Task statement -
Among the records below, find the line with "vfov_deg: 35.9" and the line with "fx_px: 1815". Set down both and every line between, exactly and with no pictures, but nothing else.
- Opening Delimiter -
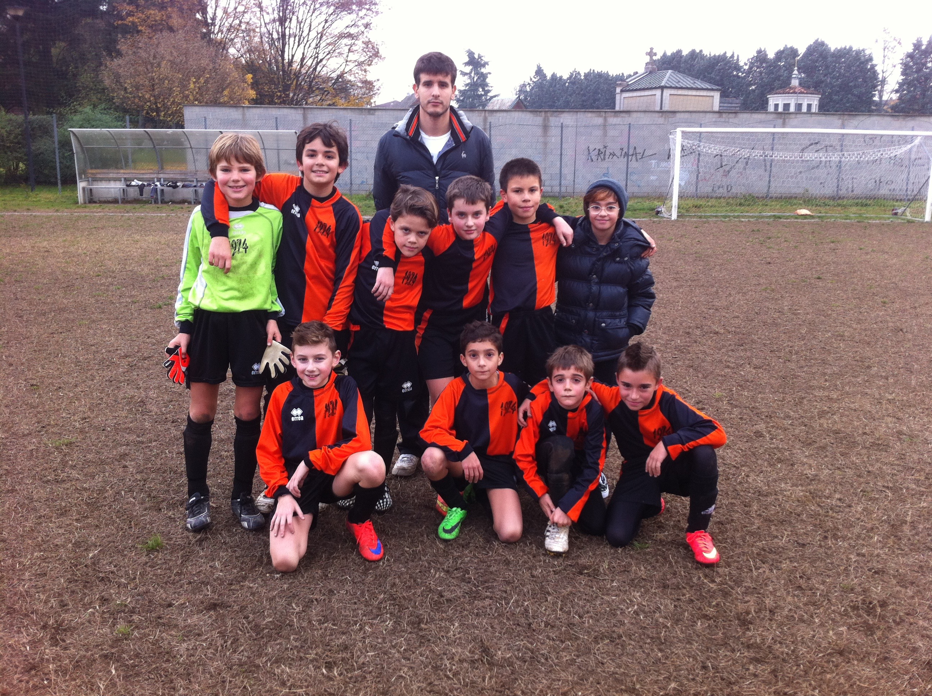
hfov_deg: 52.7
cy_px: 348
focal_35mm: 35
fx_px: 941
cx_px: 466
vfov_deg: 40.6
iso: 80
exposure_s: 1/50
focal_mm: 3.85
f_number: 2.8
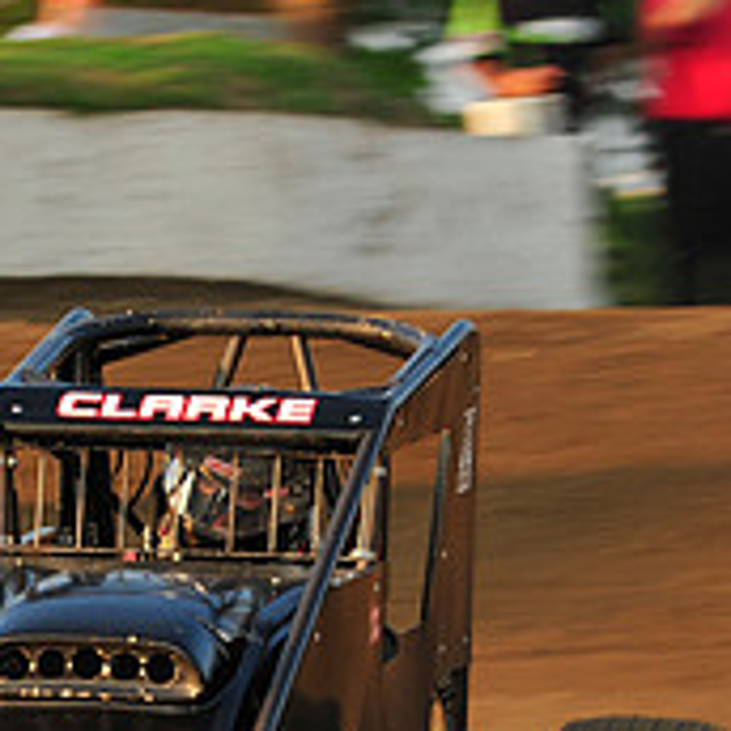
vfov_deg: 4.0
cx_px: 64
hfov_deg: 4.0
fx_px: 10584
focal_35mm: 443
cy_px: 761
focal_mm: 155
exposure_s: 1/320
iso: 400
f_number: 8
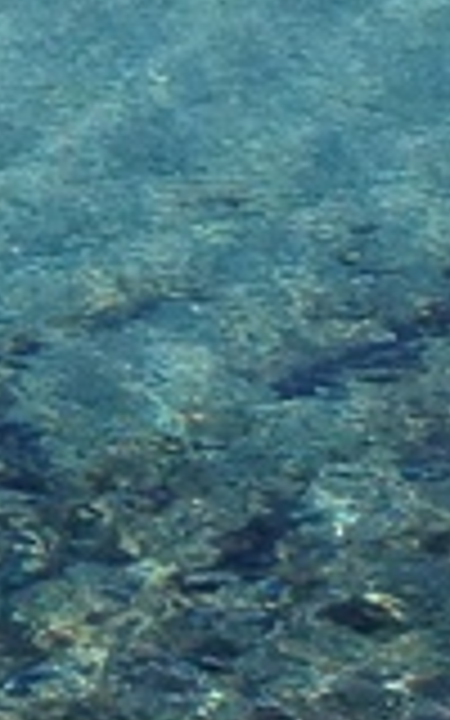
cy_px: -963
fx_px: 5455
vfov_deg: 7.1
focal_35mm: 278
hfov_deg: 4.5
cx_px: -855
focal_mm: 4.28
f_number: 2.4
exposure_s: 1/1672
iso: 64
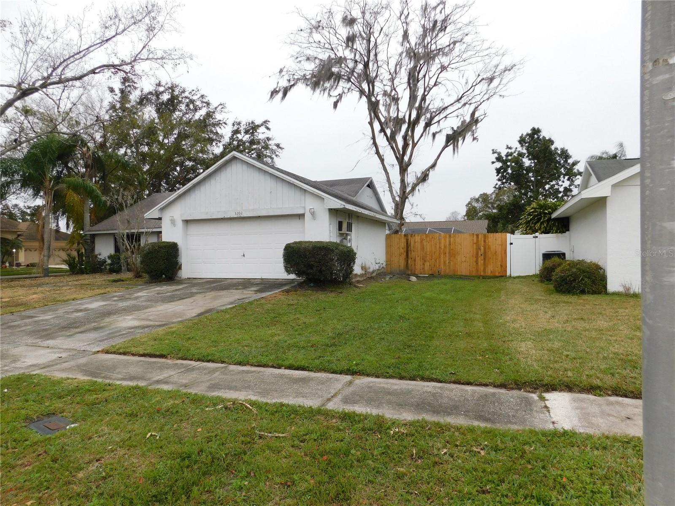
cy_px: 253
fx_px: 448
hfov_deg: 73.9
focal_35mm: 23
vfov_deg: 58.9
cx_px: 338
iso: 125
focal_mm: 4
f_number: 3
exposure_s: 1/200
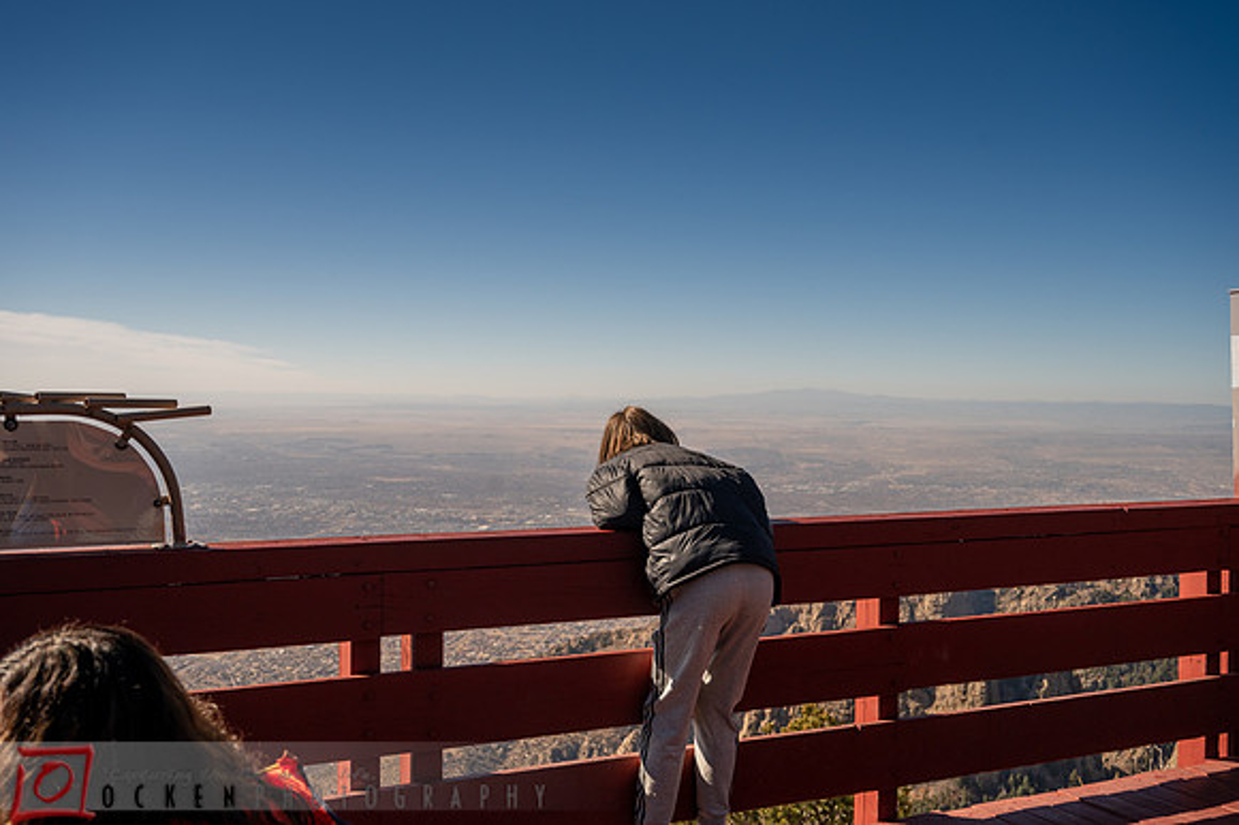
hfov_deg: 51.9
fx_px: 1273
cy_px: 412
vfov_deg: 35.9
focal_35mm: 37
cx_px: 620
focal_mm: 37
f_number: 5.6
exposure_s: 1/2000
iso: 200
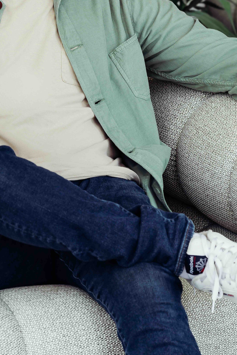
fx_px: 1649
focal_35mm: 167
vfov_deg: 12.2
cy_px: 42
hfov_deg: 8.2
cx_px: 50
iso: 100
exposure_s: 1/125
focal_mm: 83
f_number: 5.6
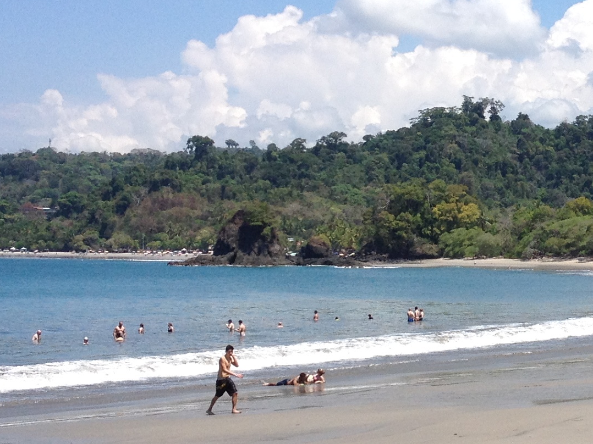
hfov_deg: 18.0
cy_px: 229
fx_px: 1815
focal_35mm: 106
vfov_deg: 14.0
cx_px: 610
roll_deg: -0.3
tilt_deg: -2.5
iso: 50
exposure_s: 1/2304
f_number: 2.4
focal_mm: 4.28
- Closing Delimiter -
Task answer -
vfov_deg: 35.9
focal_35mm: 37
cx_px: 620
focal_mm: 37
f_number: 5.6
exposure_s: 1/2000
iso: 200
fx_px: 1649
focal_35mm: 167
vfov_deg: 12.2
cy_px: 42
hfov_deg: 8.2
cx_px: 50
iso: 100
exposure_s: 1/125
focal_mm: 83
f_number: 5.6
hfov_deg: 18.0
cy_px: 229
fx_px: 1815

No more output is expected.